Recipe

Bergman’s Notorious Blonde Ale

Bergman’s Notorious Blonde Ale

(5 gallons/19 L, partial mash)
OG = 1.052  FG = 1.012
IBU = 25  SRM = 7  ABV = 5.2%

Ingredients
1 lb. 11 oz. (0.76 kg) Briess Light dried malt extract
3.3 lbs. (1.5 kg) Briess Light liquid malt extract (late addition)
0.75 lbs. (0.34 kg) corn sugar (15 min.)
1.0 lb. (0.45 kg) Pilsner malt
0.75 lb. (0.34 kg) Vienna malt
0.25 lb. (113 g) crystal malt (20 °L)
5.5 AAU Centennial hops (60 min.) (0.45 oz./13 g of 12% alpha acids)
2.5 AAU Willamette hops (15 min.) (0.5 oz./14 g of 5% alpha acids)
0.66 oz. (19 g) Mt. Hood hops (0 min.)
1 tsp. Irish moss
Wyeast 1056 (American Ale), White Labs WLP001 (California Ale) or Safale US-05 dried yeast (1.5 qt./~1.5 L yeast starter)
1.0 cup corn sugar (for priming)

Step by Step
Place crushed grains in a nylon steeping bag. In a large kitchen pot, heat 3.0 qts. (2.8 L) of water to 163 °F (73 °C). Submerge grain bag in water and let steep at 152 °F (67 °C) for 45 minutes. (If temperature drops below 148 °F (64 °C), heat to 152 °F (67 °C) again.) While grains are steeping, heat 1.5 qts. (~1.5 L) of water to 170 °F (77 °C) in a sauce pan. Also, begin heating 2 gallons (7.6 L) of water to a boil in your brewpot.

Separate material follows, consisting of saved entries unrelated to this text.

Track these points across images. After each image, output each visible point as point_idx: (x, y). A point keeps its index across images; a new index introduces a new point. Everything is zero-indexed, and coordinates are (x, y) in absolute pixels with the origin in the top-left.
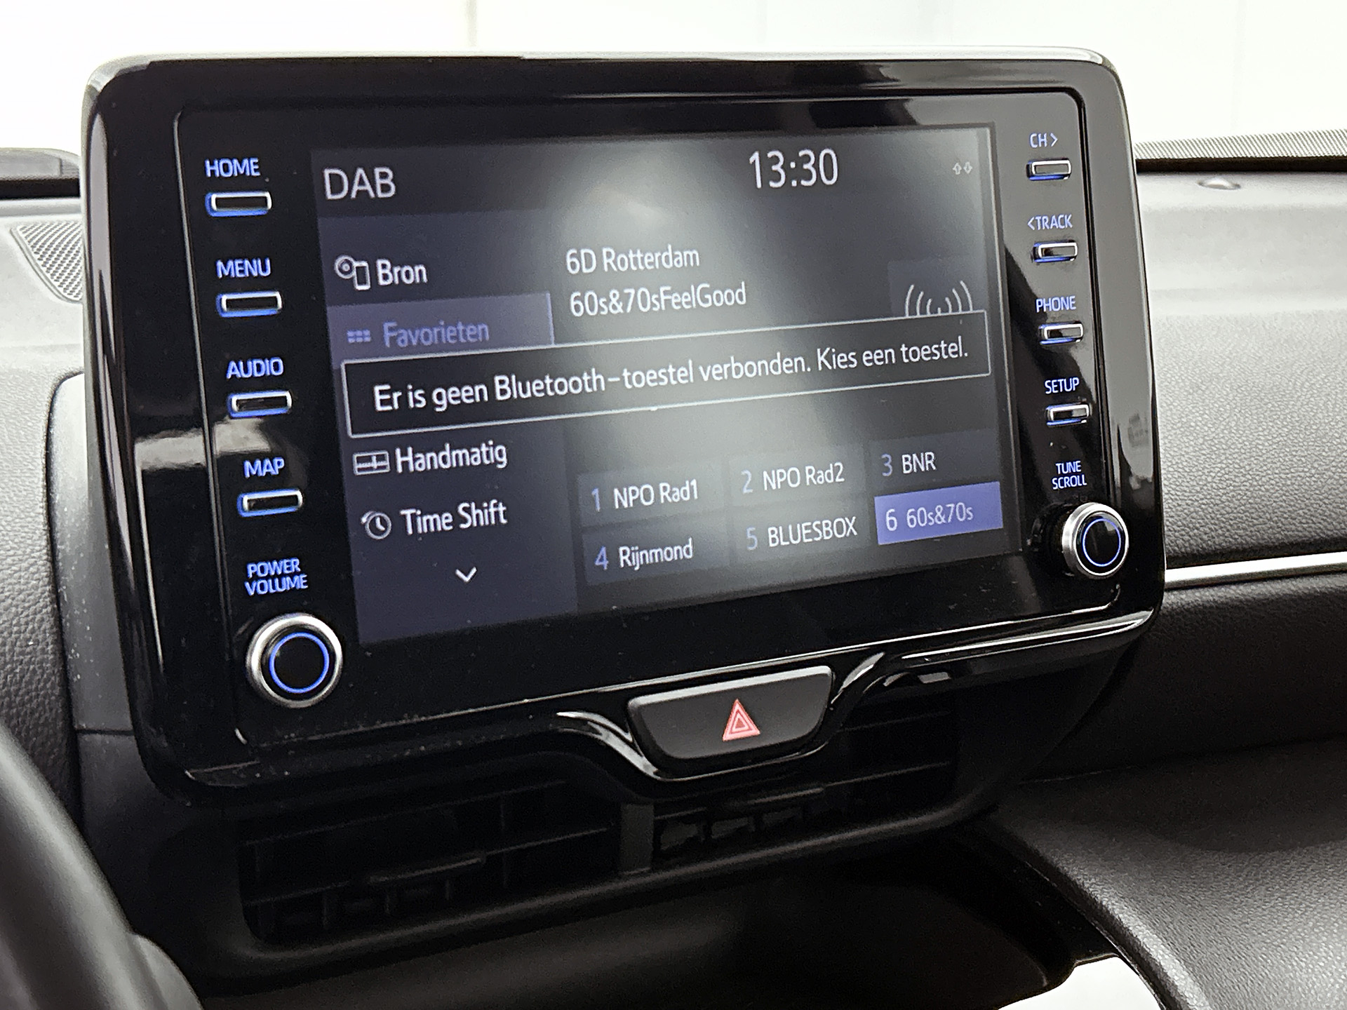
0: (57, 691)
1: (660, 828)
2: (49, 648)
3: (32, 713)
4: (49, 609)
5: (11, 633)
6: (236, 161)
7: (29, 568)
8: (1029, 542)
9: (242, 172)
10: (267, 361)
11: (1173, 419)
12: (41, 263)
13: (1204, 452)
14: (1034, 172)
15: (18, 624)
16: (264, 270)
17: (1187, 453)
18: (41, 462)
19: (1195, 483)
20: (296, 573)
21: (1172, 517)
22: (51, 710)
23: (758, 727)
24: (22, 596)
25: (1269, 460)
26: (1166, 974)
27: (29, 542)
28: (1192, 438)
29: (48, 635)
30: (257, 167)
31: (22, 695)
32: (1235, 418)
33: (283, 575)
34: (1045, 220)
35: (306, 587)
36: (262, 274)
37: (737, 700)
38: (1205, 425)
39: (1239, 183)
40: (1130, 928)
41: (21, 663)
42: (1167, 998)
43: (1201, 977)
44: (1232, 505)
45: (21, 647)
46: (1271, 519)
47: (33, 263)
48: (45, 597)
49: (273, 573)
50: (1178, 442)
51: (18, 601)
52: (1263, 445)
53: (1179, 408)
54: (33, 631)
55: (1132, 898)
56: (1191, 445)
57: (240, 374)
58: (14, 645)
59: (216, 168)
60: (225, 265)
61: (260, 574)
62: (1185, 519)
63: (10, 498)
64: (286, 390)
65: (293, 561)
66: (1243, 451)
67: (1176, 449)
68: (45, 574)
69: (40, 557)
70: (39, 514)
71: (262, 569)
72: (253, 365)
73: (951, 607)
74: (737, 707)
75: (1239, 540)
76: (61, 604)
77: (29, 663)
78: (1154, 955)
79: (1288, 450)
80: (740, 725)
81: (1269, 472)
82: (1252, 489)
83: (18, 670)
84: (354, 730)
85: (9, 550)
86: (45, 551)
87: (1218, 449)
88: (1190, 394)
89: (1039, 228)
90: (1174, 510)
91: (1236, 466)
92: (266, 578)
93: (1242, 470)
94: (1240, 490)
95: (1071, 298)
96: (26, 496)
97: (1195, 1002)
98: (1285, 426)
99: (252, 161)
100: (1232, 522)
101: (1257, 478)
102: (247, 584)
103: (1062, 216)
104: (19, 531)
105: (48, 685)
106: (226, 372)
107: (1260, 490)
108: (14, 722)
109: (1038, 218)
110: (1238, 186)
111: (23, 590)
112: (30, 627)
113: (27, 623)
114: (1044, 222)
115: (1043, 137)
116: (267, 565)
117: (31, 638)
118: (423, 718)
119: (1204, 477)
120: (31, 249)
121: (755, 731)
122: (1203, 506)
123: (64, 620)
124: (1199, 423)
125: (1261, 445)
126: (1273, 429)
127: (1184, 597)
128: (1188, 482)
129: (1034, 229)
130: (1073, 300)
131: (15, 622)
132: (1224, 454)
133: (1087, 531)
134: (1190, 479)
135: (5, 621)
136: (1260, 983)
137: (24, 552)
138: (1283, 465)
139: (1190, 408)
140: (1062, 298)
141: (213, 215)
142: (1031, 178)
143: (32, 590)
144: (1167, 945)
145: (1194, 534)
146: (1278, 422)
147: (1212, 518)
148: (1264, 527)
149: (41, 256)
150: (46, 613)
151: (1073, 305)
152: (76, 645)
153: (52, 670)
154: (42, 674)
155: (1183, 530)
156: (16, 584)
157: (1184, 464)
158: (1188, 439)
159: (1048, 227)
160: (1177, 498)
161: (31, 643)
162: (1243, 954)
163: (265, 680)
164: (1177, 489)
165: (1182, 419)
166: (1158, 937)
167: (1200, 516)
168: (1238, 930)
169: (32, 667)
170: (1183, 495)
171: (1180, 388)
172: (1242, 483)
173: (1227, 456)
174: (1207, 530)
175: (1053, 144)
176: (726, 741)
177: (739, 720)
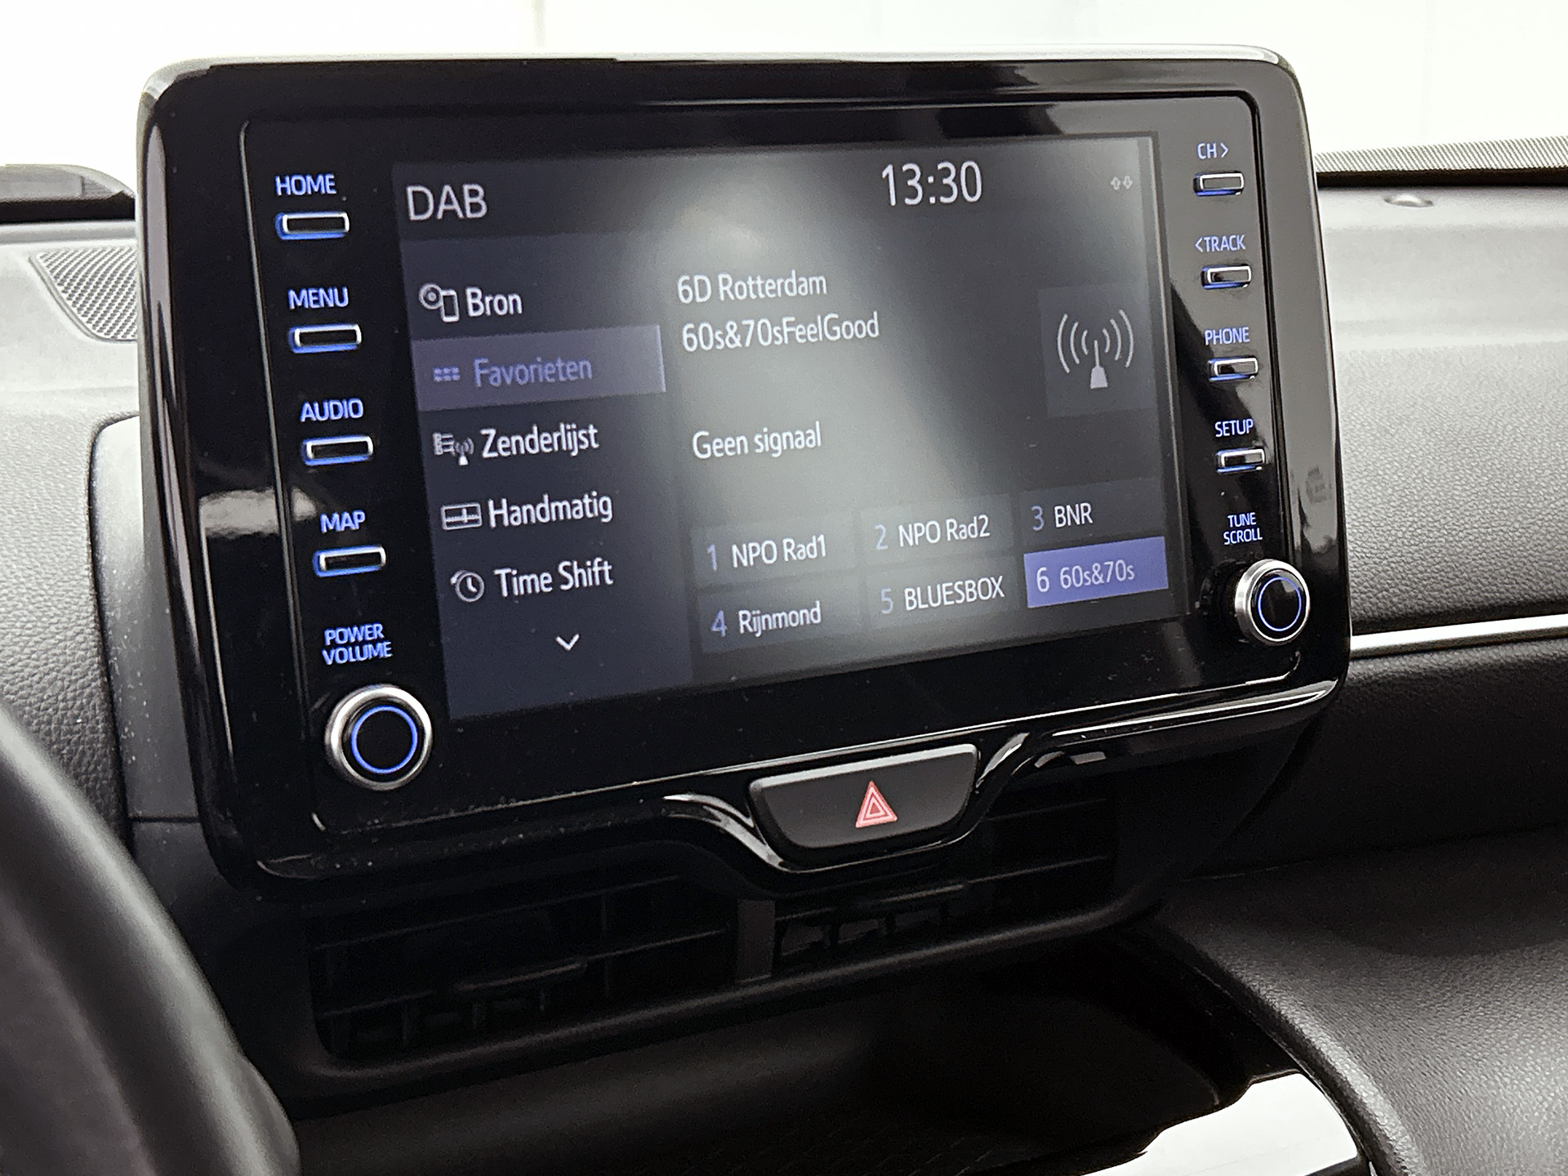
0: (110, 774)
1: (781, 930)
2: (100, 727)
4: (99, 682)
5: (56, 710)
6: (309, 178)
7: (75, 637)
8: (1197, 605)
9: (316, 189)
10: (345, 402)
11: (1359, 466)
12: (65, 296)
13: (1392, 504)
14: (1202, 187)
15: (65, 700)
16: (341, 299)
17: (1375, 505)
18: (84, 518)
19: (1383, 539)
20: (379, 640)
21: (1358, 577)
22: (103, 795)
23: (896, 812)
24: (68, 669)
25: (1468, 513)
26: (1353, 1091)
27: (74, 607)
28: (1379, 488)
29: (98, 712)
30: (333, 184)
32: (1429, 466)
33: (365, 642)
34: (1215, 241)
35: (390, 655)
36: (339, 304)
37: (871, 783)
38: (1395, 473)
39: (1431, 200)
40: (1313, 1040)
41: (69, 743)
43: (1392, 1093)
45: (68, 725)
46: (1469, 579)
47: (57, 296)
48: (94, 670)
49: (353, 640)
50: (1365, 493)
51: (64, 673)
52: (1460, 496)
53: (1365, 454)
54: (81, 708)
55: (1316, 1008)
56: (1379, 496)
57: (315, 416)
58: (60, 722)
59: (287, 185)
60: (298, 295)
61: (339, 641)
62: (1372, 579)
63: (51, 559)
64: (366, 434)
65: (375, 626)
66: (1437, 503)
67: (1361, 501)
68: (93, 644)
69: (87, 625)
70: (84, 576)
71: (341, 636)
72: (329, 407)
73: (1110, 678)
74: (872, 790)
75: (1434, 603)
76: (112, 677)
77: (77, 743)
78: (1339, 1068)
79: (1488, 501)
80: (875, 810)
81: (1467, 526)
82: (1447, 545)
83: (65, 752)
84: (444, 816)
85: (52, 617)
86: (92, 618)
87: (1410, 501)
88: (1377, 438)
89: (1208, 250)
90: (1360, 569)
91: (1430, 519)
92: (346, 646)
93: (1436, 524)
94: (1435, 546)
95: (1244, 329)
96: (68, 557)
97: (1386, 1121)
98: (1485, 475)
99: (328, 177)
100: (1425, 583)
101: (1454, 533)
102: (325, 653)
103: (1233, 236)
104: (63, 595)
105: (99, 768)
106: (300, 414)
107: (1457, 546)
109: (1207, 239)
110: (1430, 203)
111: (69, 662)
112: (78, 703)
113: (74, 699)
114: (1213, 243)
115: (1212, 148)
116: (346, 631)
117: (79, 714)
118: (522, 803)
119: (1393, 532)
120: (53, 280)
121: (891, 817)
122: (1393, 565)
123: (115, 696)
124: (1388, 472)
125: (1457, 495)
126: (1471, 478)
127: (1371, 666)
128: (1375, 538)
129: (1202, 251)
130: (1246, 331)
131: (60, 697)
132: (1416, 506)
133: (1262, 592)
134: (1377, 534)
135: (49, 696)
136: (1459, 1101)
137: (69, 619)
138: (1483, 518)
139: (1378, 455)
140: (1234, 330)
141: (284, 238)
142: (1199, 194)
143: (80, 662)
144: (1354, 1059)
145: (1383, 596)
146: (1477, 470)
147: (1403, 578)
148: (1461, 587)
149: (66, 288)
150: (95, 687)
151: (1247, 337)
152: (130, 723)
153: (104, 750)
154: (93, 756)
155: (1370, 591)
156: (60, 654)
157: (1371, 517)
158: (1375, 489)
159: (1218, 249)
160: (1364, 555)
161: (79, 721)
162: (1440, 1069)
163: (347, 759)
164: (1364, 545)
165: (1369, 467)
166: (1345, 1050)
167: (1389, 575)
168: (1434, 1042)
169: (81, 748)
170: (1370, 552)
171: (1366, 432)
172: (1436, 538)
173: (1420, 508)
174: (1398, 591)
175: (1223, 156)
176: (860, 828)
177: (874, 804)
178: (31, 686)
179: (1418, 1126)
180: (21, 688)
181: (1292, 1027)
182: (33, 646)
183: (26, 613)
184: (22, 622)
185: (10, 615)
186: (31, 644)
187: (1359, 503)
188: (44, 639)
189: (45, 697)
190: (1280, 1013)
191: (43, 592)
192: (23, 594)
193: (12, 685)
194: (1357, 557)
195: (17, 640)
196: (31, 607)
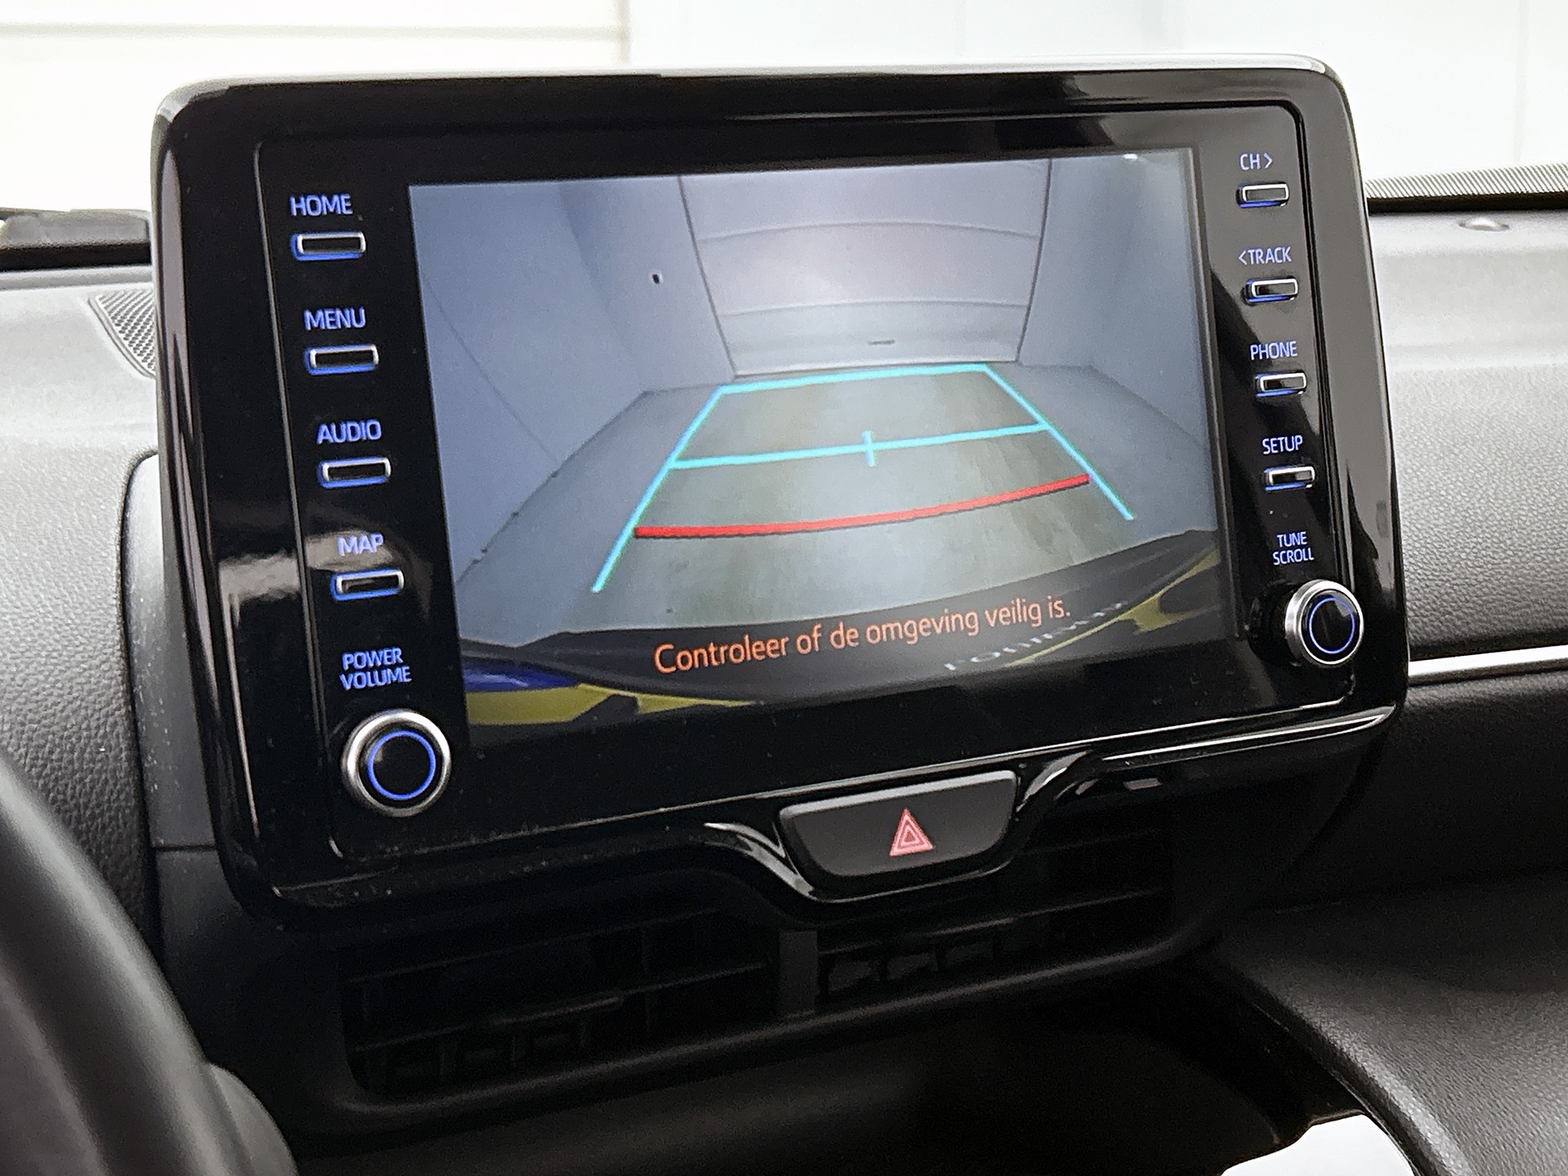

When steeping is done, place a colander over your brewpot and lift the grain bag into it. Pour the “grain tea” through the bag (which will strain out most of the grain bits), then rinse the bag with the 1.5 qts. (~1.5 L) of 170 °F (77 °C) water.

Heat the (roughly) 3 gallons (11 L) of wort in your brewpot to a boil, then stir in dried malt extract. (It will foam a bit, so don’t pour all the extract in at once.)

Bring the wort back to a boil, add the first charge hops and boil for 60 minutes. Add liquid malt extract, Irish moss and flavor hops with 15 minutes left in boil. Add aroma hops at the end of the boil.

After the boil, put a lid on your brewpot and cool the wort (either in a cold-water bath in your sink or with a wort chiller). Cool until the side of the brewpot no longer feels warm. Transfer wort to your fermenter and top up to 5 gallons (19 L) with cool water. Aerate the wort and pitch your yeast.

Ferment at 68 °F (20 °F). When fermentation slows to halt, rack to secondary. Bottle with corn sugar (or keg) one week later.

Issue: September 2006

A golden blonde ale with just a hint of raciness in the hops. Follow the instructions closely and this will come off without a hitch.